Do you ever say things like “I will just do it myself” or “I don’t need your help”? Maybe you worry about being a burden or don’t want people to have to be inconvenienced because of you. Maybe you’re not even sure what you need. Maybe asking feels selfish, or even dangerous. It’s possible you had asked when you were younger and were met with criticism, invalidation or shame. Whatever your reasons, YOU ARE ALLOWED to have needs, and YOU ARE ALLOWED to ask for them. Therapy is a safe and judgement free place to learn how to ask and to practice asking possibly while working on your trauma.

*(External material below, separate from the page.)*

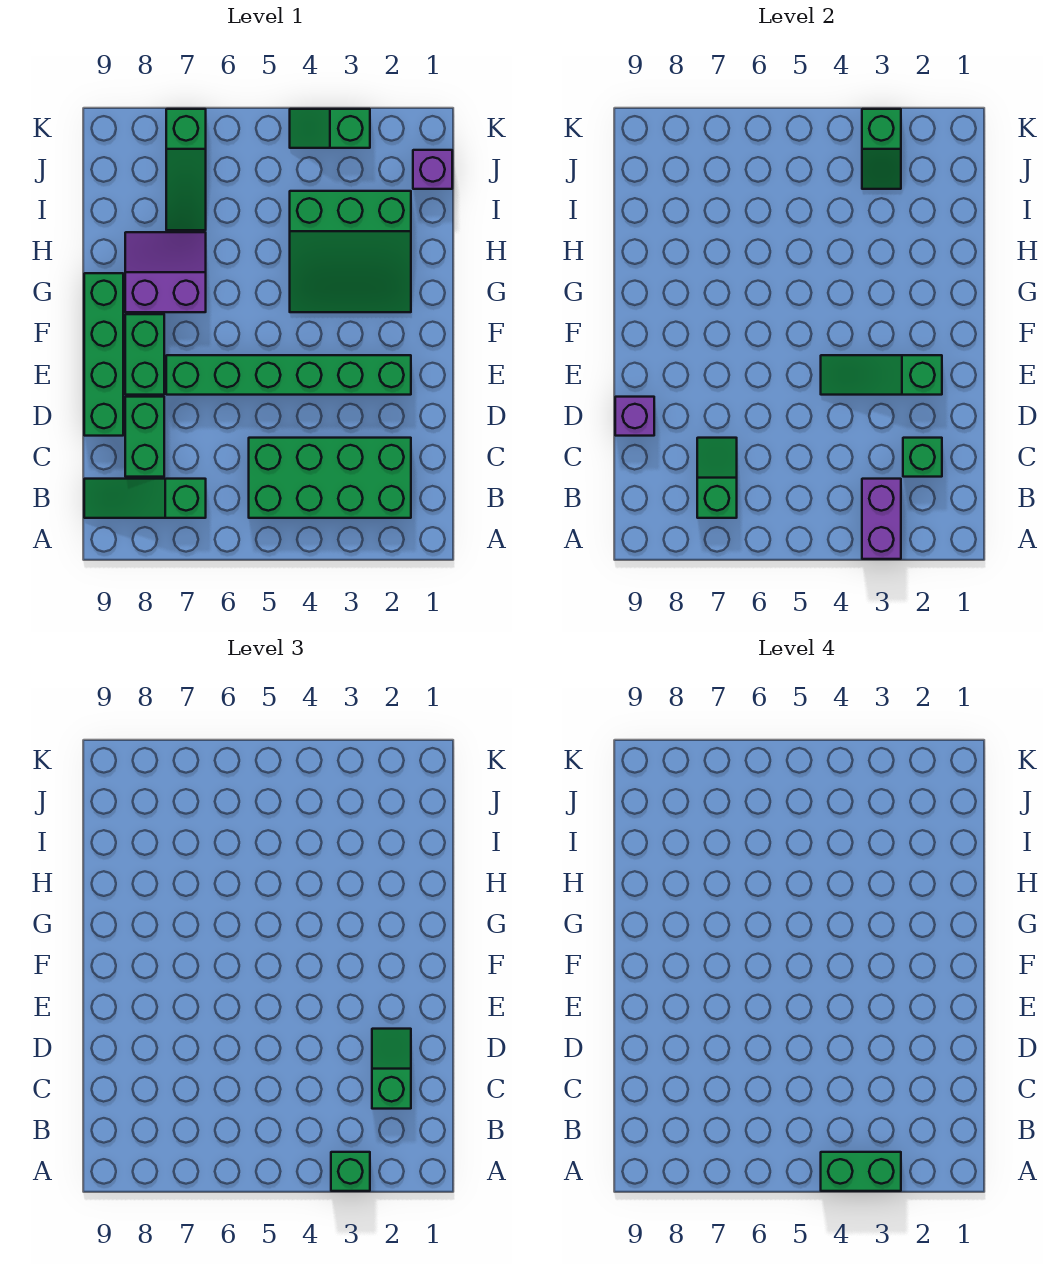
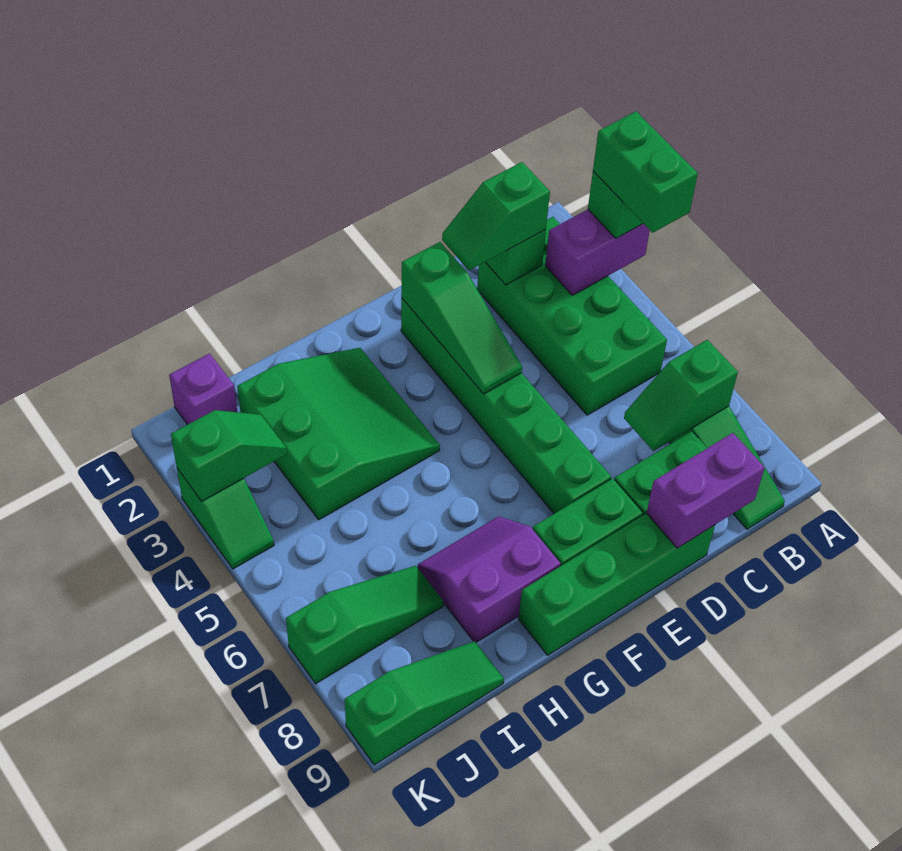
purple 1x1 brick [615,397,654,436] -> purple 1x2 brick [647,433,765,548]
purple 2x2 slope [125,232,206,312] -> purple 2x2 slope turned to [418,516,561,642]
none -> green 1x3 slope [345,641,504,765]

“Compassionate people ask for what they need. They say no when they need to, and when they say yes, they mean it. They're compassionate because their boundaries keep them out of resentment.”
― Brené Brown, Rising Strong: The Reckoning. The Rumble. The Revolution
Why It Feels So Hard
Many of us learned early on—through family dynamics, trauma, or culture—that our needs weren’t important. We may have been told to “toughen up,” “not rock the boat,” “be grateful for what we have,” or “you’re fine".”
Over time, those messages can become internal rules/core values that might look like self-talk in your head saying…”“I shouldn’t need anything from anyone,” “If I ask, I’ll be rejected,” or “Other people’s comfort matters more than mine.”
If any of those feel familiar, therapy can help you rewrite those old rules.
Start by Noticing
Before you can ask, you have to know what you need. And sometimes, that’s the hardest part.
Here’s a practice you can try in your daily life or bring to your sessions:
Pause when you feel irritated, anxious, or distant from someone.
Ask yourself: What do I wish they would know or do right now?
Then ask: What do I need? Comfort? Space? Reassurance? Clarity? Respect?
Simply noticing your need is a powerful start.
Use Therapy as a Rehearsal Space
We don’t need to get it perfect out in the world, but practicing in therapy is a safe place to start.
Try telling your therapist: “I’m not sure how to say this, but I think I need…”, “Can we talk about how to bring this up with my partner?”, “It’s hard for me to ask, but I want to practice here.”
Your therapy space is built for this. It’s a place to mess up, try again, and build confidence. No judgment, just practice.
The First Ask Is the Hardest
Asking for what you need can feel terrifying. You might fear rejection, judgment, or being seen as “too much.” That’s okay.
The first ask might come out shaky. You might second-guess it. You might want to take it back.
But each time you practice, you teach your brain a new story: My needs are real. I can speak up. I can survive the discomfort—and even feel proud of myself afterward.
You’re Already Doing It
If you’re reading this while in therapy, you’re already doing brave work. You’re showing up. You’re getting curious about yourself. That is asking for something different in your life. And it matters.
You don’t have to be fluent in self-advocacy today. But you can take one step. One small ask. One moment of truth. Then another.
You’re not too much. Your needs aren’t a burden. And you’re allowed to take up space in your own story. We are here to help.